Western blotting of both untreated and treated NF, CF, MitF, and WH HeLa samples with p-BRCA1 Ser 988, p-BRCA1 Ser 1497, Ab-4, and Ab-C. (A) p-BRCA1 Ser 988 and p-BRCA1 Ser 1497 on MitF HeLa fractions (1) and WH (2) give a 220-kDa BRCA1 band in both lanes. (B) Western blotting with Ab-C and Ab-4 on NF and CF before (1) and after (2) dephosphorylation with λ protein phosphatase. The 220-kDa band disappeared after λ protein phosphatase treatment, showing that it is this species that is phosphorylated. (C) Western blotting with Ab-C on mitochondrial fractions treated for enzyme protection assay.
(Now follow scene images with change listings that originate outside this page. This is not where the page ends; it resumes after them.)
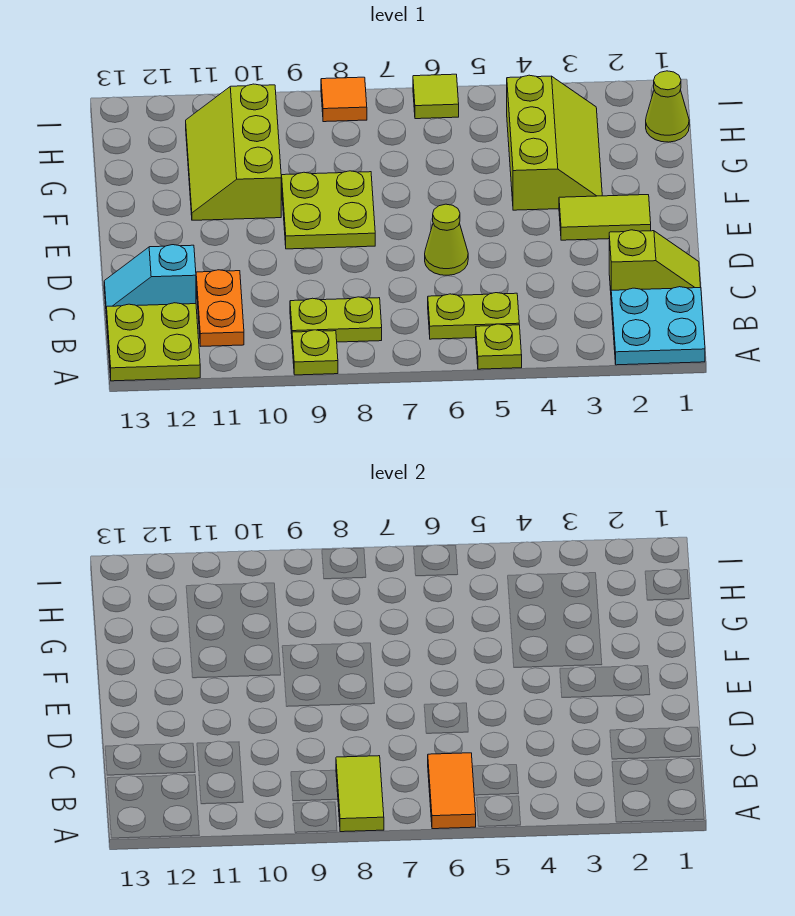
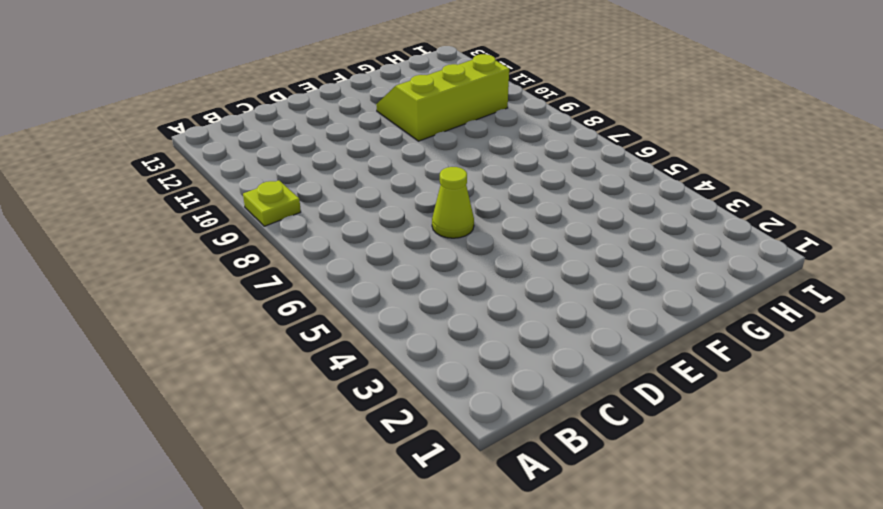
none -> cyan 2x2 plate [611,287,705,365]
none -> lime 1x1 plate [476,324,522,369]
none -> lime 2x2 plate [107,303,200,381]

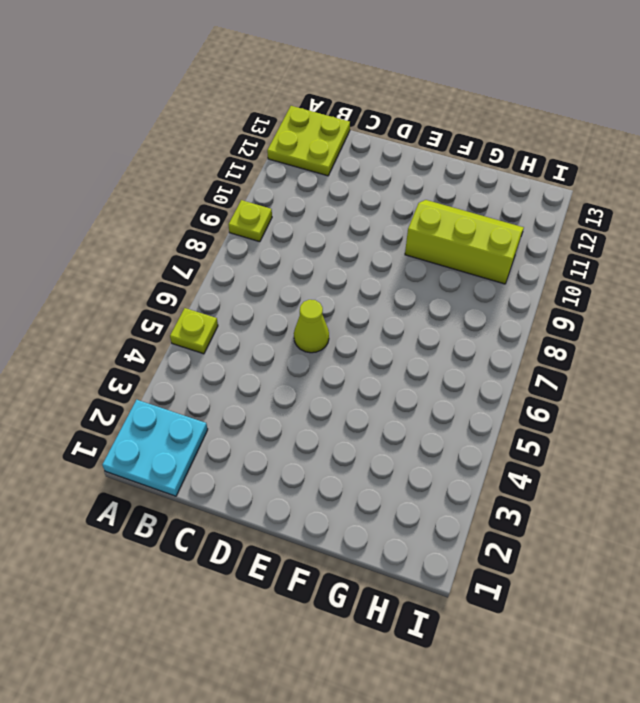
none -> lime 1x2 plate [428,293,519,339]
none -> lime 1x2 plate [290,297,382,342]
none -> orange 1x2 plate [196,270,244,346]

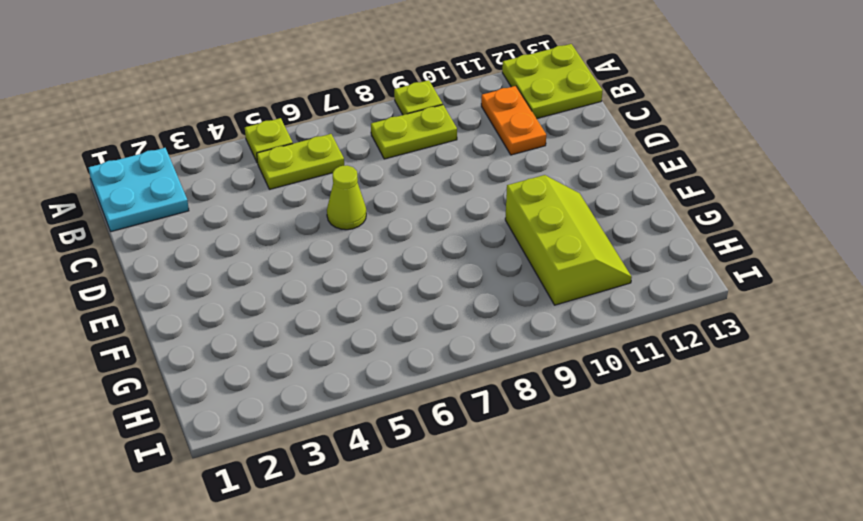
none -> lime 1x2 slope [609,230,701,291]
none -> cyan 1x2 slope [104,245,196,318]
none -> lime 1x2 tile [559,195,651,240]

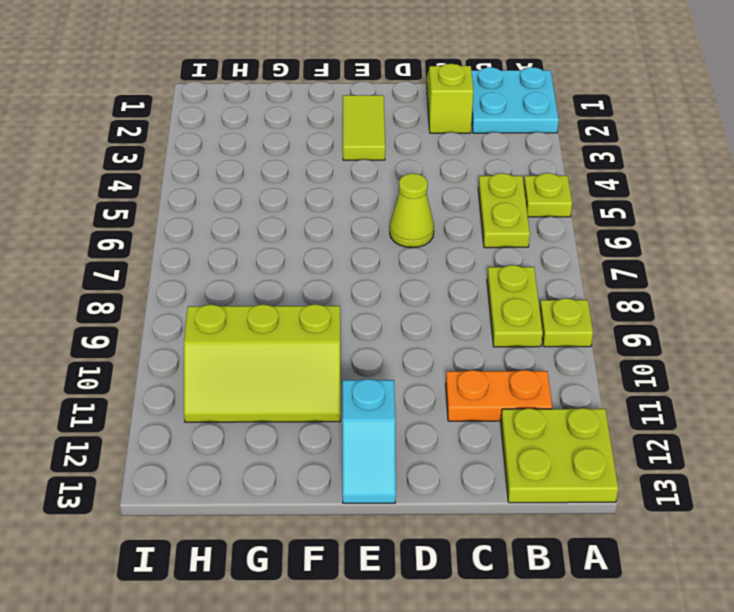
cyan 1x2 slope [343,379,396,503] -> cyan 1x2 slope moved to [104,245,196,318]
none -> lime 2x2 plate [282,171,375,249]
none -> lime 2x3 slope [507,75,602,210]
none -> lime 1x1 cone [646,71,689,142]

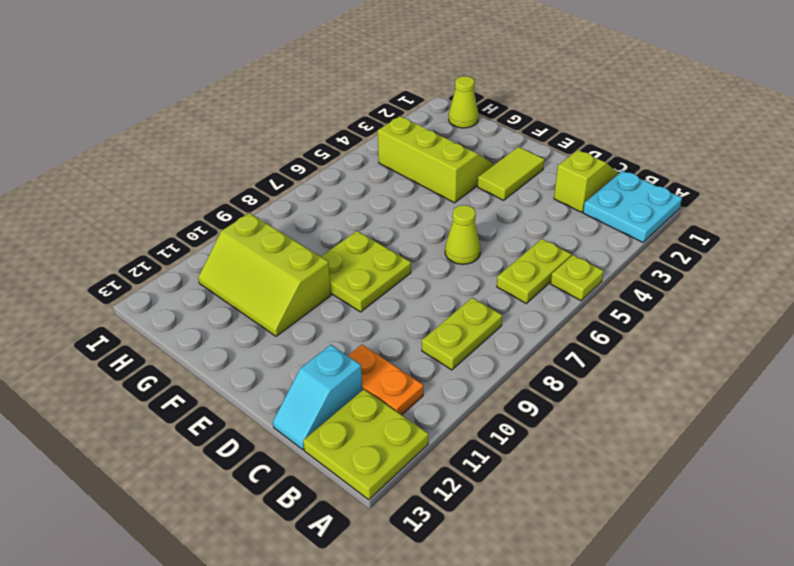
none -> lime 1x1 plate [292,330,338,375]
none -> lime 1x1 tile [413,74,459,119]
none -> orange 1x1 tile [321,77,367,122]

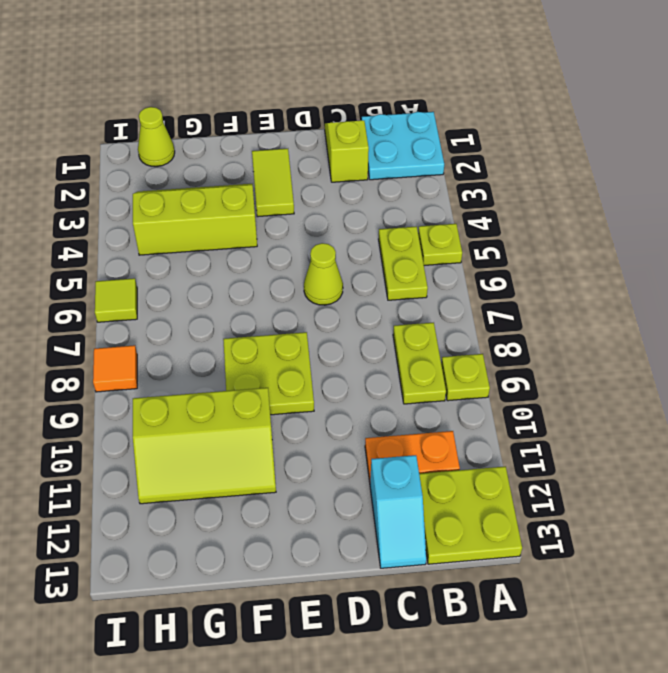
none -> orange 1x2 tile [428,753,476,829]
none -> lime 1x2 tile [336,756,384,832]

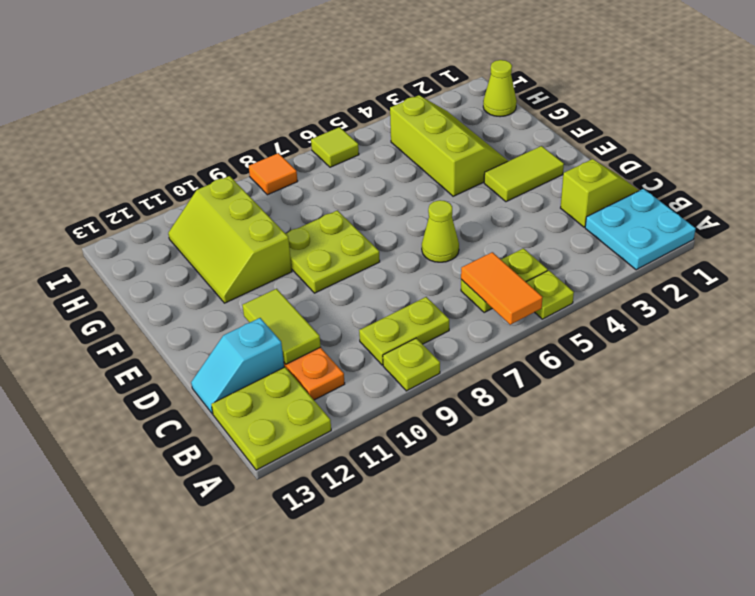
lime 1x2 tile [242,289,321,364] -> lime 1x2 tile moved to [336,756,384,832]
Mitochondrial HeLa untreated control fraction (1), treated with TX100 (2), treated with λ protein phosphatase (3), and treated with λ protein phosphatase and TX100 (4) are presented (top). The 220-kDa BRCA1 band only disappears after combined λ protein phosphatase and TX100 treatment. Mitochondrial HeLa untreated control fraction (1), treated with proteinase K (2), and treated with proteinase K and TX100 (3) are presented (bottom). The 200-kDa band disappears after proteinase K treatment alone, whereas the 220-kDa band only becomes vulnerable after combined proteinase K and TX100 treatment.

Figure 8.

Biochemical analysis of rat liver mitoplasts. (A) Antibody-5 anti-BRCA1 antibody detects the protein in WH, MitF, and a MP-enriched fraction (arrowhead). After dephosphorylation, the top BRCA1 band is strongly reduced, whereas a lower band occurs (arrow). P-BRCA1 Ser 1497 anti-BRCA1 antibody detects the same protein in WH, MitF, and the MP-enriched fraction. After dephosphorylation, all p-BRCA1 Ser 1497 signal is absent. (B) Western blot of Percoll-purified IM and MP stained with Ab-5 showed an increase in signal for two hyperphosphorylated isoforms (^* and ^**) after MP preparation from IM. Arrowhead, 160 kDa. Table of enrichment shows the MP/IM ratio for CCO and MLDH enzymes and the two asterisked BRCA1 protein isoforms. The graph displays the intensity of the BRCA1 protein forms versus the relative migration. Two hyperphosphorylated BRCA1 proteins (^* and ^**) are enriched in the MP fraction versus IM fraction.